Lines to return, exactly: from the line with "right knee: (328, 365)" to the line with "right shoulder: (513, 285)" in the entries below, both included.

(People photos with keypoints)
··········

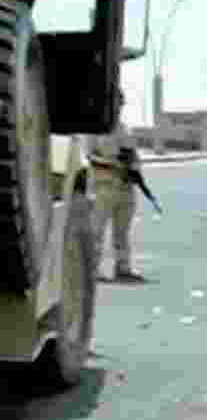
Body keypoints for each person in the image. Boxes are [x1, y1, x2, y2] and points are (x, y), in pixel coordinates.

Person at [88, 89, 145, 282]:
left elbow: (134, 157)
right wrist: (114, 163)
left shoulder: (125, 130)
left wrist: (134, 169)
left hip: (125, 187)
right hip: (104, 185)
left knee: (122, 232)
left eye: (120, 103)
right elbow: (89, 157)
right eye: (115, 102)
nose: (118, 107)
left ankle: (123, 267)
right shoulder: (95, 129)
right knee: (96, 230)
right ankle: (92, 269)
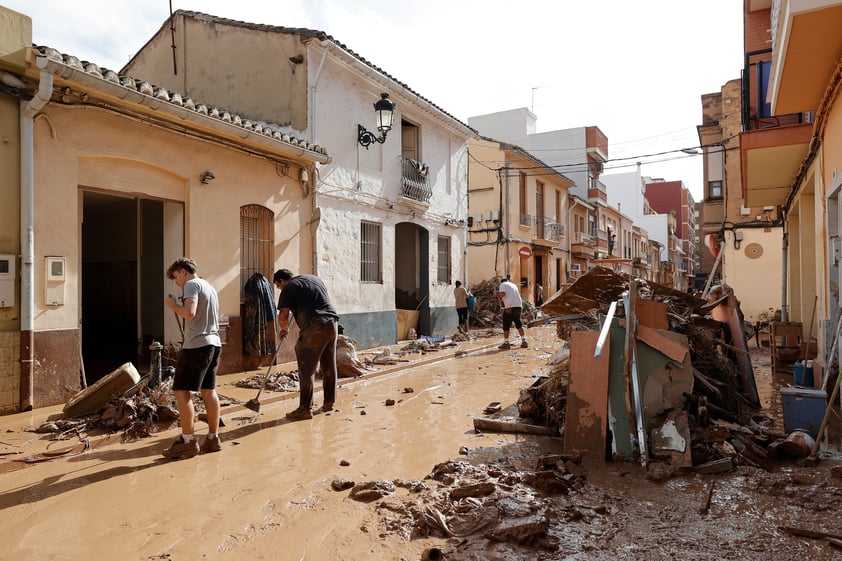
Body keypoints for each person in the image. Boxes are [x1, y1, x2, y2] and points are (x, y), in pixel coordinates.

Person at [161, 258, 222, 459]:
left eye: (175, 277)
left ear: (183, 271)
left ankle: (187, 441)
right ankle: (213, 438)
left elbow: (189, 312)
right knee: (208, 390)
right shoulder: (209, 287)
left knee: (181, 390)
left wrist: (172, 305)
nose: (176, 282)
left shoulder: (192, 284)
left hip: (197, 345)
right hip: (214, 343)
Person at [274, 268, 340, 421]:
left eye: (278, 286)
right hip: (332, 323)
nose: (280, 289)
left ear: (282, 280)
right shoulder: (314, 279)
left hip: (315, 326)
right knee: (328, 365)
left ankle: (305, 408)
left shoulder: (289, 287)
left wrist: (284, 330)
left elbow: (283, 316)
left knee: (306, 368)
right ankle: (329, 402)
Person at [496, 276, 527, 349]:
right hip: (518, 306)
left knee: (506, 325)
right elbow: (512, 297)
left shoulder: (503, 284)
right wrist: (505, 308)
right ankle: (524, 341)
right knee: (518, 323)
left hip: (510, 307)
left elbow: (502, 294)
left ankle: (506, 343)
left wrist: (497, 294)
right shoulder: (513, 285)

··········

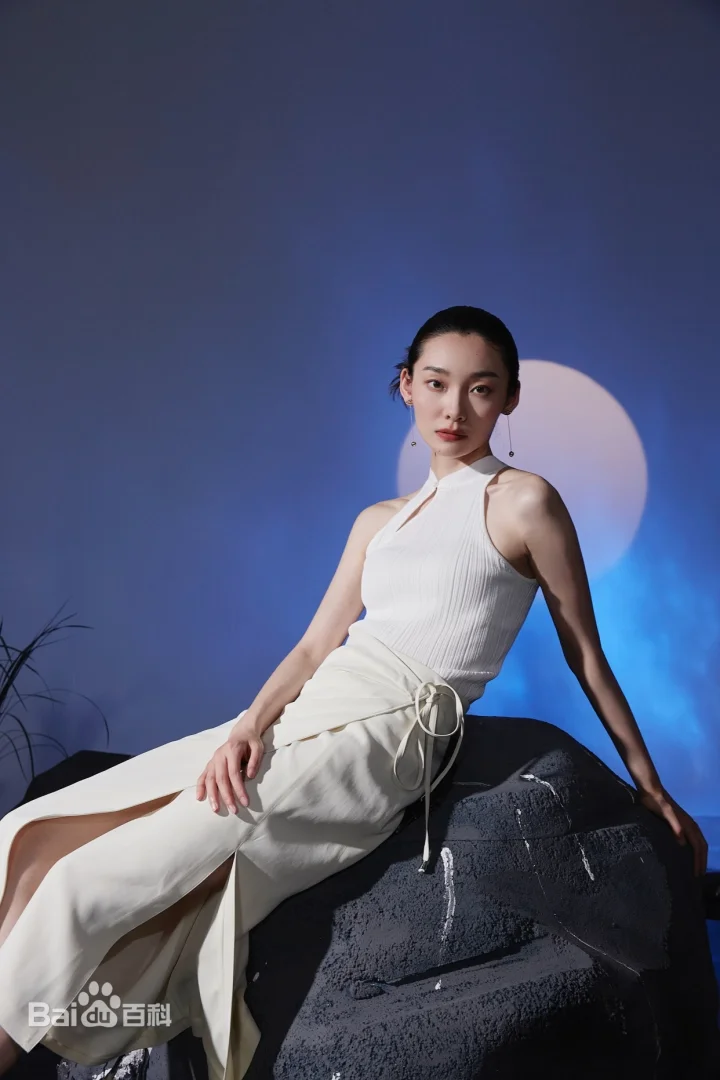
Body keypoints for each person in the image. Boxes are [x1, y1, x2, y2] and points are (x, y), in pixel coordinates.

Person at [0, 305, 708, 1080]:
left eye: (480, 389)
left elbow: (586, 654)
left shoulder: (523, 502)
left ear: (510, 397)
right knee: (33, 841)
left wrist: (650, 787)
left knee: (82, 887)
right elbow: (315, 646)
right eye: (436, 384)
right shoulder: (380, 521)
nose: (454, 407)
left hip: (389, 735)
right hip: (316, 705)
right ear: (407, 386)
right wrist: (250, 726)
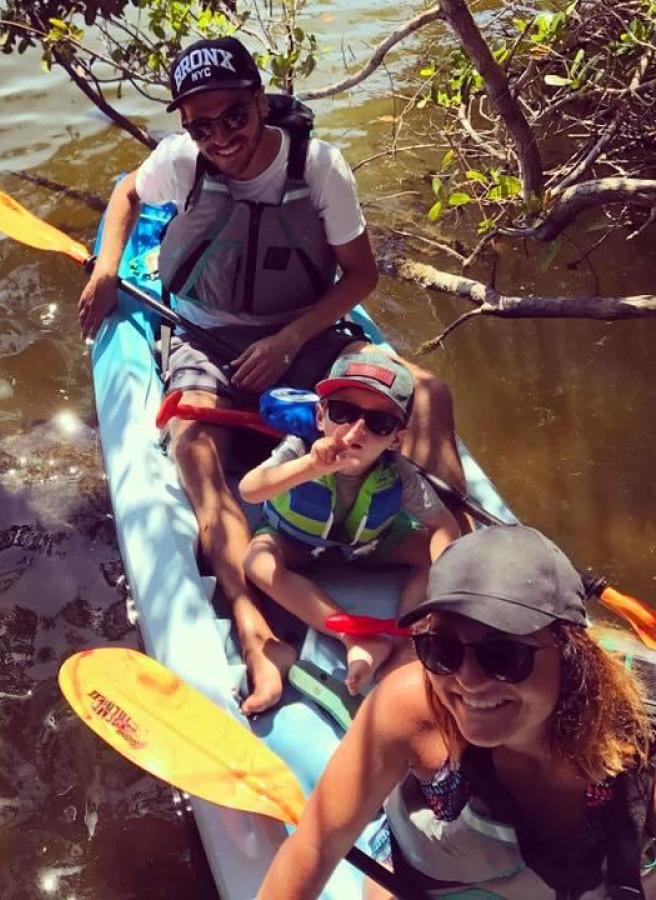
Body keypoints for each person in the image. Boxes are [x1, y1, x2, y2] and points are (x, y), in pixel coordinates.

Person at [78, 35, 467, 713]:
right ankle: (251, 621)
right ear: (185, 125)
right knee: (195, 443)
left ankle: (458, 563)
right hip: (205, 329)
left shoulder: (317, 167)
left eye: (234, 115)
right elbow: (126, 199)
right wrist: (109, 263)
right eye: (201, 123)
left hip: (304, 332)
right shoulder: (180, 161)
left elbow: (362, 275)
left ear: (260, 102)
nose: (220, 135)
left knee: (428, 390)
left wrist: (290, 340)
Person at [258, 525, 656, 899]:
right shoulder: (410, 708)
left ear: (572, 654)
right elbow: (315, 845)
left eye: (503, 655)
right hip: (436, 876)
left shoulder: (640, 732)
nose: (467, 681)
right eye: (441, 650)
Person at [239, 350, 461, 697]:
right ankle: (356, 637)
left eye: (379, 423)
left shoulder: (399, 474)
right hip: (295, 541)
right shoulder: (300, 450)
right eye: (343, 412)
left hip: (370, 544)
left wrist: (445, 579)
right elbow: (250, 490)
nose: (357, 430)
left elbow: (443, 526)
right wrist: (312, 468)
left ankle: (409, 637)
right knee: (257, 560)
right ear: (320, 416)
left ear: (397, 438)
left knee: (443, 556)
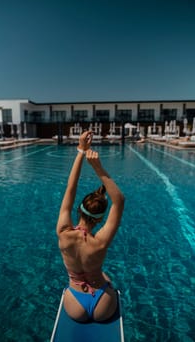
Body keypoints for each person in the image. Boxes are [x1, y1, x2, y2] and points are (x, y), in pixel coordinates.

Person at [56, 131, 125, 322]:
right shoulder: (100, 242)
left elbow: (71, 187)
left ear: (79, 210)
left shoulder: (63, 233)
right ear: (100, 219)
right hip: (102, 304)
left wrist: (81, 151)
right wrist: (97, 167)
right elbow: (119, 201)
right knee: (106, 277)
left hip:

··········

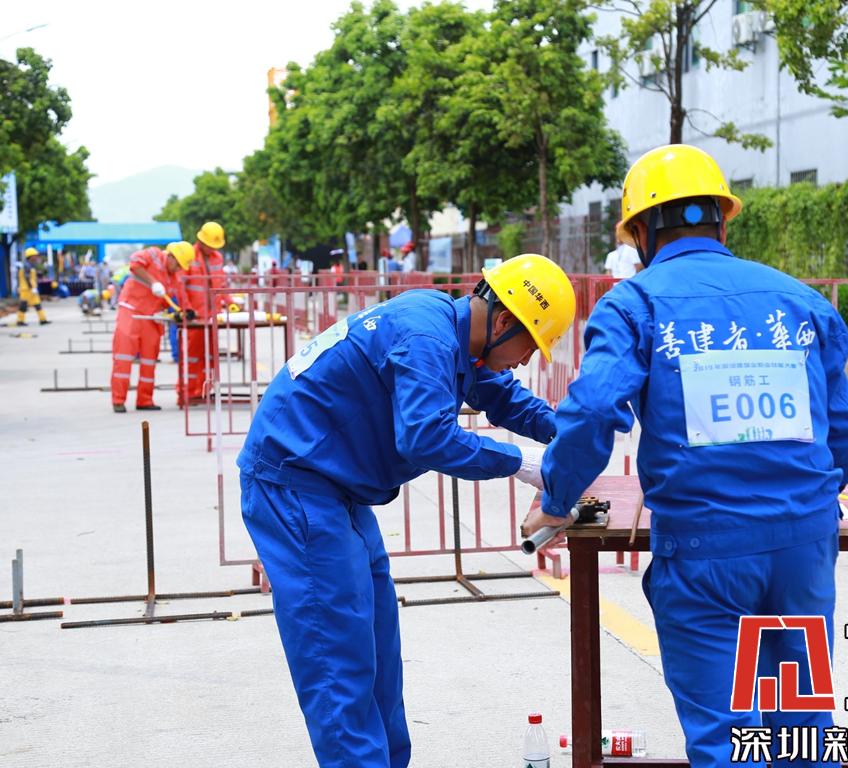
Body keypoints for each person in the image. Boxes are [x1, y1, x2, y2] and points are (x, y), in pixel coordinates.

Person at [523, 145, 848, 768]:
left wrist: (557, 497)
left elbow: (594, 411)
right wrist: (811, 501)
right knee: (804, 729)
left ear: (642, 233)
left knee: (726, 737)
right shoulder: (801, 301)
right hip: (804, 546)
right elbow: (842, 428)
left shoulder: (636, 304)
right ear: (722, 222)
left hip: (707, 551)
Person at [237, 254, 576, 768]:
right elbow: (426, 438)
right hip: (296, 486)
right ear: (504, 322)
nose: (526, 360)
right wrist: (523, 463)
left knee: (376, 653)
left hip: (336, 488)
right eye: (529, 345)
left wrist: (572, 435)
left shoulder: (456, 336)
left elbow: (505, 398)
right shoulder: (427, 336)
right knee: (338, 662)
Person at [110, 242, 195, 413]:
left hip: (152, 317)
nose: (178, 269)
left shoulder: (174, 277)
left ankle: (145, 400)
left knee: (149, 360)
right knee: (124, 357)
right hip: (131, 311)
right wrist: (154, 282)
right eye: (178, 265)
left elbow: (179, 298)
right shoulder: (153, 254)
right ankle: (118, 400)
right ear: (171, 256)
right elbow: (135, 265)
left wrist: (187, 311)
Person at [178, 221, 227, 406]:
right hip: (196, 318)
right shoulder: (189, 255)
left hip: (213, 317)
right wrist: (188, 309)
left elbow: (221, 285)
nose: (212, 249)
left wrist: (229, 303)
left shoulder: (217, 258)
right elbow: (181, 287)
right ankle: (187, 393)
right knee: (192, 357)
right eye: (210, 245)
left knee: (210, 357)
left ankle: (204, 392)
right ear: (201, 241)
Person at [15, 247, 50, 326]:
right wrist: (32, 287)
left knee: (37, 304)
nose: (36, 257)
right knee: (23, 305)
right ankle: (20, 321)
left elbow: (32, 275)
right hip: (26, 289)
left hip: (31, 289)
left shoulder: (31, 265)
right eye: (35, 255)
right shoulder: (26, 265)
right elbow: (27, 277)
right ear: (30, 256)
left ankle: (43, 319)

··········

* Solution to this problem *
right knee: (328, 365)
left ankle: (305, 408)
left shoulder: (289, 287)
left wrist: (284, 330)
left elbow: (283, 316)
left knee: (306, 368)
right ankle: (329, 402)
Person at [496, 276, 527, 349]:
right hip: (518, 306)
left knee: (506, 325)
right elbow: (512, 297)
left shoulder: (503, 284)
right wrist: (505, 308)
right ankle: (524, 341)
right knee: (518, 323)
left hip: (510, 307)
left elbow: (502, 294)
left ankle: (506, 343)
left wrist: (497, 294)
right shoulder: (513, 285)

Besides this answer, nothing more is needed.